> **Given passage**:
= = = =

AI algorithms, such as Artificial Neural Networks (ANNs), have emerged as a powerful, innovative mechanism for simulating brain functions, such as self-intuition and Natural Language Processing (NLP) linked with emotions, to comprehend information processing and evaluate the possible contingencies to arrive at optimal decision prospects [
26,
27]. NLP techniques can be applied to financial textual data to analyse sentiment. Sentiment analysis can help gauge the collective mood of traders and investors, which, combined with economic indicators such as closing, can better anticipate price market movements [
28]. Hence, traders and institutions increasingly use social media analytics tools to track and analyse trends on platforms like Twitter to help traders make informed decisions [
29,
30]. Moreover, different ANN types, such as Convolutional Neural Networks (CNN) and Long Short-Term Memory (LSTM) networks, have been employed against traditional methods, like Support Vector Machines (SVM), in contemplating the future price direction applied to a non-stationary time series. For example, Sim et al. [
31] aimed to predict the Standard and Poor’s (S&P) 500 index by considering the closing price and nine technical indicators, including SMA, EMA, ROC, MACD, Fast %K, Slow %D, Upper Band, and Lower Band. In their investigation, a comparison was made between three models: CNN, ANN, and SVM. The researchers concluded that technical indicators were not suitable as input features due to their similarity in behaviour to the moving pattern of the closing price, which resulted in poor performance. Moreover, CNN outperformed ANN and SVM without utilising technical indicators.

= = = =

> **Tasks to perform**:
a. In the passage on AI market prediction, which of the three models compared by Sim et al. performed best?
b. Carry on writing the passage on AI market prediction, starting after its final sentence.
The listing that follows is separate material, unrelated to the passage on AI market prediction.

> **Supplied material**:
= = = =

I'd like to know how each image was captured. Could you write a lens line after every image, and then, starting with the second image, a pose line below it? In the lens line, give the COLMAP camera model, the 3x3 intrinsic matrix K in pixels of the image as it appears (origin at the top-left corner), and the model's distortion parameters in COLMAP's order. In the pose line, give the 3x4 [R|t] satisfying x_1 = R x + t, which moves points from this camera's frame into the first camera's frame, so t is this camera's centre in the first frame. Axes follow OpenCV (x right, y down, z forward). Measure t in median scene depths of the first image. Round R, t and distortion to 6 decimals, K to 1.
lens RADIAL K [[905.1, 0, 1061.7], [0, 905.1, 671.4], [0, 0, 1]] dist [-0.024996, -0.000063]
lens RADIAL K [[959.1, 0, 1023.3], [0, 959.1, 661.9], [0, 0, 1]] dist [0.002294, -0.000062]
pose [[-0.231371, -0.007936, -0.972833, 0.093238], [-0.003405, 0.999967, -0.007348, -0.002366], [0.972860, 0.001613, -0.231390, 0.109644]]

= = = =

> **Results for the exercise**:
a. CNN, which outperformed ANN and SVM without using technical indicators.

b.
Similarly, Lanbouri and Achchab [
32] presented a study focusing on predicting the price of Amazon stock using LSTM networks and technical indicators. They conducted two experiments to evaluate the LSTM’s performance. The first experiment excluded technical indicators and utilised only the Open, High, Low, and Close (OHLC) prices and volume as input features. The second experiment incorporated five technical indicators (EMA12, EMA25, MACD, Bollinger Up, and Bollinger Down) along with the OHLC prices and volume. Interestingly, their findings indicated that accurate predictions of the closing price could be achieved without the use of technical indicators.
Although ANNs and their advanced techniques, such as CNN and LSTM, have demonstrated the capacity to recognise financial market patterns and trends, their monolithic architectures pose significant challenges, such as:
Limited scalability and lack of flexibility: monolithic architectures may be more challenging to scale because they are not easily divided into shorter, independent modules that can be developed and added to the architecture as needed [
33];
Difficulty understanding and modifying the architecture: Monolithic architectures can be challenging to understand, maintain, and modify, especially as their size becomes more extensive. Thus, updating the architecture as data or market conditions can be challenging [
34];
Increased risk of failure: Because monolithic architectures are difficult to understand and modify, there is an increased risk of failure when making changes to the architecture. Hence, fixing it can be computationally costly and time-consuming [
35].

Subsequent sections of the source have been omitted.